------ Data supplied ------
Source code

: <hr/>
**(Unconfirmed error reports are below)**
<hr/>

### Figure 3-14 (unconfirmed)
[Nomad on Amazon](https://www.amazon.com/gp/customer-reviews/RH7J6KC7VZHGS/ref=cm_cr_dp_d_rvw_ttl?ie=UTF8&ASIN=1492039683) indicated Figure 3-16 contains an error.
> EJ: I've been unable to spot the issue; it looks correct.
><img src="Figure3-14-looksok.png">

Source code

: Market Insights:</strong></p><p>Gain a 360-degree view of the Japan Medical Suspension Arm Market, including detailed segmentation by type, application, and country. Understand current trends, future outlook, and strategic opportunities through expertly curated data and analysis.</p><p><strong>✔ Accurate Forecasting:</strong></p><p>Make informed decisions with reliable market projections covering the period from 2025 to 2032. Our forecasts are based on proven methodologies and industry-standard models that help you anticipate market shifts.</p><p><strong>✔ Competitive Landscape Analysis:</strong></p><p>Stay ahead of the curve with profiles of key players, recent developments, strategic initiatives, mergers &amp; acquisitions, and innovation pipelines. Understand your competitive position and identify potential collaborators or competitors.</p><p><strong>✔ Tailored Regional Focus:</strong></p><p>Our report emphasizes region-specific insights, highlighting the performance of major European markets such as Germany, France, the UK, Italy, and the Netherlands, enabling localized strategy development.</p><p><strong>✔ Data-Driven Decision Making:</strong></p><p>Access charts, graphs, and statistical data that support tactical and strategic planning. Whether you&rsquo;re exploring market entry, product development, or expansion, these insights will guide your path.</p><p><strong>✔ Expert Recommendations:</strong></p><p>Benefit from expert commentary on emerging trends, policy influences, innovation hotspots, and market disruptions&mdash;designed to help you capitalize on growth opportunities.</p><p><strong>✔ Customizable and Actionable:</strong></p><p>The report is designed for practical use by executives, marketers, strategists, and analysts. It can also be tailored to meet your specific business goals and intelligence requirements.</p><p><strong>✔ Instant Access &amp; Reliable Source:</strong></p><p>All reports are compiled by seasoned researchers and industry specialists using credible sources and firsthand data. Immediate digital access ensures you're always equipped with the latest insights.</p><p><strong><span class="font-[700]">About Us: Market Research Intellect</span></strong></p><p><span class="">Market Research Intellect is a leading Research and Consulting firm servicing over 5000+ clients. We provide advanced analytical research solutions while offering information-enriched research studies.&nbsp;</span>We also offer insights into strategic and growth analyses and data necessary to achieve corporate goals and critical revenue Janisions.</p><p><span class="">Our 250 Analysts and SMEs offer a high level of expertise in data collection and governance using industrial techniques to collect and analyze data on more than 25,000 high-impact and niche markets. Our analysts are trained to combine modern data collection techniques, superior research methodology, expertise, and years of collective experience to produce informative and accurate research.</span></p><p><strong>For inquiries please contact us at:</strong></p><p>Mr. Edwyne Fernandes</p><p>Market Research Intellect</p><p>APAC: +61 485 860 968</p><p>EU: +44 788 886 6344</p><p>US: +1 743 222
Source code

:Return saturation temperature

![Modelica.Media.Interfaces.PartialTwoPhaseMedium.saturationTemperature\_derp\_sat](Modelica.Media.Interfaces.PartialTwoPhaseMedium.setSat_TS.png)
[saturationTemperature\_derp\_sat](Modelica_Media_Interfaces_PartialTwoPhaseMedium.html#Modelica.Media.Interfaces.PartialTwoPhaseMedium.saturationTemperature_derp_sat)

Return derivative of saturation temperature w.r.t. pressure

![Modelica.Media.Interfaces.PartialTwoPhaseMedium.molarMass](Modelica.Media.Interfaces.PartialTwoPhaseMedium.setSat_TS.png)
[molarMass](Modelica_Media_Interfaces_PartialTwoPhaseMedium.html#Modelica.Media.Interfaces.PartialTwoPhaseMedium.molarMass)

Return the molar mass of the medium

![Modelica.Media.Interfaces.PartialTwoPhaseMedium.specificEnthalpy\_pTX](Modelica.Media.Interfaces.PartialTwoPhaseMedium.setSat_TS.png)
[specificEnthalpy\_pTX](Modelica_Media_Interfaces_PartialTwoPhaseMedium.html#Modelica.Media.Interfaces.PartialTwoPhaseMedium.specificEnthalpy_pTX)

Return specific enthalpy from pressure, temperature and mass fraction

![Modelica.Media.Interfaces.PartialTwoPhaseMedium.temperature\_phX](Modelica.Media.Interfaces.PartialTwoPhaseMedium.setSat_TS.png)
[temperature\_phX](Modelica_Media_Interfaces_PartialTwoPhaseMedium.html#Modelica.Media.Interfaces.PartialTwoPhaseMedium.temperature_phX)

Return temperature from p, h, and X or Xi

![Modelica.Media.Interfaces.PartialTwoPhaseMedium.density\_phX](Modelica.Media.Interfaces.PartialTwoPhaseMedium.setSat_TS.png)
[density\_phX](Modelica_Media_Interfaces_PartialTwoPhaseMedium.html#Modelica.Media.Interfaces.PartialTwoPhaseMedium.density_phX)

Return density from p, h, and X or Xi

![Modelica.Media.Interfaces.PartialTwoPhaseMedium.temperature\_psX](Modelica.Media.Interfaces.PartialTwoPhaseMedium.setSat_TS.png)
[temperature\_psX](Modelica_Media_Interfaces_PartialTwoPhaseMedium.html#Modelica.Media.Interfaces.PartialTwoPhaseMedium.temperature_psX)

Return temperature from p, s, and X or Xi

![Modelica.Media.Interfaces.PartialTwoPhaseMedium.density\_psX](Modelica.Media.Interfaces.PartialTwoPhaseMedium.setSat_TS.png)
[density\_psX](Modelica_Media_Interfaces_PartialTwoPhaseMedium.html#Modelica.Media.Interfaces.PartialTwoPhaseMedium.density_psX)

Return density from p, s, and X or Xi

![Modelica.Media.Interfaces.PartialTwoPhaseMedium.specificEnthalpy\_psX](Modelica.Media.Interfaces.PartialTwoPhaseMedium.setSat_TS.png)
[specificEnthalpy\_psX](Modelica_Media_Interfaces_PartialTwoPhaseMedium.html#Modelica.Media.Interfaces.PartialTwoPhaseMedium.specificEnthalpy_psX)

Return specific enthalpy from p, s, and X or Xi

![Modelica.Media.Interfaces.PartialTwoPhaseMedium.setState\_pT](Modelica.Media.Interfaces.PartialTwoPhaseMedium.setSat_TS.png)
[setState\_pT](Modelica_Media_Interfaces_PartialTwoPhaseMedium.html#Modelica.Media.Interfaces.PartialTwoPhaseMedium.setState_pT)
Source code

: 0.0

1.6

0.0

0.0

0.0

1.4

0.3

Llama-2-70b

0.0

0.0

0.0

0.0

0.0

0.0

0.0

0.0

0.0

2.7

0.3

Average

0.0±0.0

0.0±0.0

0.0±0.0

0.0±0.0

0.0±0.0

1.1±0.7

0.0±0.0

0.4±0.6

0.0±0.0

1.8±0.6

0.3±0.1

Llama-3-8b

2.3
------
All of the data above should be set down again exactly.

Source code

: <hr/>
**(Unconfirmed error reports are below)**
<hr/>

### Figure 3-14 (unconfirmed)
[Nomad on Amazon](https://www.amazon.com/gp/customer-reviews/RH7J6KC7VZHGS/ref=cm_cr_dp_d_rvw_ttl?ie=UTF8&ASIN=1492039683) indicated Figure 3-16 contains an error.
> EJ: I've been unable to spot the issue; it looks correct.
><img src="Figure3-14-looksok.png">

Source code

: Market Insights:</strong></p><p>Gain a 360-degree view of the Japan Medical Suspension Arm Market, including detailed segmentation by type, application, and country. Understand current trends, future outlook, and strategic opportunities through expertly curated data and analysis.</p><p><strong>✔ Accurate Forecasting:</strong></p><p>Make informed decisions with reliable market projections covering the period from 2025 to 2032. Our forecasts are based on proven methodologies and industry-standard models that help you anticipate market shifts.</p><p><strong>✔ Competitive Landscape Analysis:</strong></p><p>Stay ahead of the curve with profiles of key players, recent developments, strategic initiatives, mergers &amp; acquisitions, and innovation pipelines. Understand your competitive position and identify potential collaborators or competitors.</p><p><strong>✔ Tailored Regional Focus:</strong></p><p>Our report emphasizes region-specific insights, highlighting the performance of major European markets such as Germany, France, the UK, Italy, and the Netherlands, enabling localized strategy development.</p><p><strong>✔ Data-Driven Decision Making:</strong></p><p>Access charts, graphs, and statistical data that support tactical and strategic planning. Whether you&rsquo;re exploring market entry, product development, or expansion, these insights will guide your path.</p><p><strong>✔ Expert Recommendations:</strong></p><p>Benefit from expert commentary on emerging trends, policy influences, innovation hotspots, and market disruptions&mdash;designed to help you capitalize on growth opportunities.</p><p><strong>✔ Customizable and Actionable:</strong></p><p>The report is designed for practical use by executives, marketers, strategists, and analysts. It can also be tailored to meet your specific business goals and intelligence requirements.</p><p><strong>✔ Instant Access &amp; Reliable Source:</strong></p><p>All reports are compiled by seasoned researchers and industry specialists using credible sources and firsthand data. Immediate digital access ensures you're always equipped with the latest insights.</p><p><strong><span class="font-[700]">About Us: Market Research Intellect</span></strong></p><p><span class="">Market Research Intellect is a leading Research and Consulting firm servicing over 5000+ clients. We provide advanced analytical research solutions while offering information-enriched research studies.&nbsp;</span>We also offer insights into strategic and growth analyses and data necessary to achieve corporate goals and critical revenue Janisions.</p><p><span class="">Our 250 Analysts and SMEs offer a high level of expertise in data collection and governance using industrial techniques to collect and analyze data on more than 25,000 high-impact and niche markets. Our analysts are trained to combine modern data collection techniques, superior research methodology, expertise, and years of collective experience to produce informative and accurate research.</span></p><p><strong>For inquiries please contact us at:</strong></p><p>Mr. Edwyne Fernandes</p><p>Market Research Intellect</p><p>APAC: +61 485 860 968</p><p>EU: +44 788 886 6344</p><p>US: +1 743 222
Source code

:Return saturation temperature

![Modelica.Media.Interfaces.PartialTwoPhaseMedium.saturationTemperature\_derp\_sat](Modelica.Media.Interfaces.PartialTwoPhaseMedium.setSat_TS.png)
[saturationTemperature\_derp\_sat](Modelica_Media_Interfaces_PartialTwoPhaseMedium.html#Modelica.Media.Interfaces.PartialTwoPhaseMedium.saturationTemperature_derp_sat)

Return derivative of saturation temperature w.r.t. pressure

![Modelica.Media.Interfaces.PartialTwoPhaseMedium.molarMass](Modelica.Media.Interfaces.PartialTwoPhaseMedium.setSat_TS.png)
[molarMass](Modelica_Media_Interfaces_PartialTwoPhaseMedium.html#Modelica.Media.Interfaces.PartialTwoPhaseMedium.molarMass)

Return the molar mass of the medium

![Modelica.Media.Interfaces.PartialTwoPhaseMedium.specificEnthalpy\_pTX](Modelica.Media.Interfaces.PartialTwoPhaseMedium.setSat_TS.png)
[specificEnthalpy\_pTX](Modelica_Media_Interfaces_PartialTwoPhaseMedium.html#Modelica.Media.Interfaces.PartialTwoPhaseMedium.specificEnthalpy_pTX)

Return specific enthalpy from pressure, temperature and mass fraction

![Modelica.Media.Interfaces.PartialTwoPhaseMedium.temperature\_phX](Modelica.Media.Interfaces.PartialTwoPhaseMedium.setSat_TS.png)
[temperature\_phX](Modelica_Media_Interfaces_PartialTwoPhaseMedium.html#Modelica.Media.Interfaces.PartialTwoPhaseMedium.temperature_phX)

Return temperature from p, h, and X or Xi

![Modelica.Media.Interfaces.PartialTwoPhaseMedium.density\_phX](Modelica.Media.Interfaces.PartialTwoPhaseMedium.setSat_TS.png)
[density\_phX](Modelica_Media_Interfaces_PartialTwoPhaseMedium.html#Modelica.Media.Interfaces.PartialTwoPhaseMedium.density_phX)

Return density from p, h, and X or Xi

![Modelica.Media.Interfaces.PartialTwoPhaseMedium.temperature\_psX](Modelica.Media.Interfaces.PartialTwoPhaseMedium.setSat_TS.png)
[temperature\_psX](Modelica_Media_Interfaces_PartialTwoPhaseMedium.html#Modelica.Media.Interfaces.PartialTwoPhaseMedium.temperature_psX)

Return temperature from p, s, and X or Xi

![Modelica.Media.Interfaces.PartialTwoPhaseMedium.density\_psX](Modelica.Media.Interfaces.PartialTwoPhaseMedium.setSat_TS.png)
[density\_psX](Modelica_Media_Interfaces_PartialTwoPhaseMedium.html#Modelica.Media.Interfaces.PartialTwoPhaseMedium.density_psX)

Return density from p, s, and X or Xi

![Modelica.Media.Interfaces.PartialTwoPhaseMedium.specificEnthalpy\_psX](Modelica.Media.Interfaces.PartialTwoPhaseMedium.setSat_TS.png)
[specificEnthalpy\_psX](Modelica_Media_Interfaces_PartialTwoPhaseMedium.html#Modelica.Media.Interfaces.PartialTwoPhaseMedium.specificEnthalpy_psX)

Return specific enthalpy from p, s, and X or Xi

![Modelica.Media.Interfaces.PartialTwoPhaseMedium.setState\_pT](Modelica.Media.Interfaces.PartialTwoPhaseMedium.setSat_TS.png)
[setState\_pT](Modelica_Media_Interfaces_PartialTwoPhaseMedium.html#Modelica.Media.Interfaces.PartialTwoPhaseMedium.setState_pT)
Source code

: 0.0

1.6

0.0

0.0

0.0

1.4

0.3

Llama-2-70b

0.0

0.0

0.0

0.0

0.0

0.0

0.0

0.0

0.0

2.7

0.3

Average

0.0±0.0

0.0±0.0

0.0±0.0

0.0±0.0

0.0±0.0

1.1±0.7

0.0±0.0

0.4±0.6

0.0±0.0

1.8±0.6

0.3±0.1

Llama-3-8b

2.3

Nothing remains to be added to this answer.